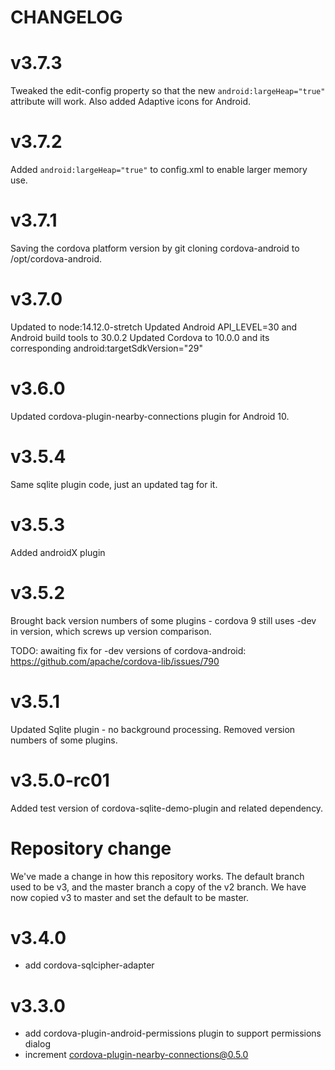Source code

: # CHANGELOG

# v3.7.3
Tweaked the edit-config property so that the new `android:largeHeap="true"` attribute will work. Also added Adaptive icons for Android.

# v3.7.2
Added `android:largeHeap="true"` to config.xml to enable larger memory use.

# v3.7.1
Saving the cordova platform version by git cloning cordova-android to /opt/cordova-android.

# v3.7.0
Updated to node:14.12.0-stretch
Updated Android API_LEVEL=30 and Android build tools to 30.0.2
Updated Cordova to 10.0.0 and its corresponding android:targetSdkVersion="29"

# v3.6.0
Updated cordova-plugin-nearby-connections plugin for Android 10.

# v3.5.4
Same sqlite plugin code, just an updated tag for it.

# v3.5.3
Added androidX plugin

# v3.5.2
Brought back version numbers of some plugins - cordova 9 still uses -dev in version, which screws up version comparison.

TODO: awaiting fix for -dev versions of cordova-android: https://github.com/apache/cordova-lib/issues/790

# v3.5.1
Updated Sqlite plugin - no background processing. 
Removed version numbers of some plugins.

# v3.5.0-rc01
Added test version of cordova-sqlite-demo-plugin and related dependency.

# Repository change
We've made a change in how this repository works. The default branch used to be v3, and the master branch a copy of the v2 branch. We have now copied v3 to master and set the default to be master. 

# v3.4.0
- add cordova-sqlcipher-adapter

# v3.3.0
- add cordova-plugin-android-permissions plugin to support permissions dialog
- increment cordova-plugin-nearby-connections@0.5.0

(Your instructions): The reply must contain every entry above, exactly as written, and none of the pictures.

(Task output):
Source code

: # CHANGELOG

# v3.7.3
Tweaked the edit-config property so that the new `android:largeHeap="true"` attribute will work. Also added Adaptive icons for Android.

# v3.7.2
Added `android:largeHeap="true"` to config.xml to enable larger memory use.

# v3.7.1
Saving the cordova platform version by git cloning cordova-android to /opt/cordova-android.

# v3.7.0
Updated to node:14.12.0-stretch
Updated Android API_LEVEL=30 and Android build tools to 30.0.2
Updated Cordova to 10.0.0 and its corresponding android:targetSdkVersion="29"

# v3.6.0
Updated cordova-plugin-nearby-connections plugin for Android 10.

# v3.5.4
Same sqlite plugin code, just an updated tag for it.

# v3.5.3
Added androidX plugin

# v3.5.2
Brought back version numbers of some plugins - cordova 9 still uses -dev in version, which screws up version comparison.

TODO: awaiting fix for -dev versions of cordova-android: https://github.com/apache/cordova-lib/issues/790

# v3.5.1
Updated Sqlite plugin - no background processing. 
Removed version numbers of some plugins.

# v3.5.0-rc01
Added test version of cordova-sqlite-demo-plugin and related dependency.

# Repository change
We've made a change in how this repository works. The default branch used to be v3, and the master branch a copy of the v2 branch. We have now copied v3 to master and set the default to be master. 

# v3.4.0
- add cordova-sqlcipher-adapter

# v3.3.0
- add cordova-plugin-android-permissions plugin to support permissions dialog
- increment cordova-plugin-nearby-connections@0.5.0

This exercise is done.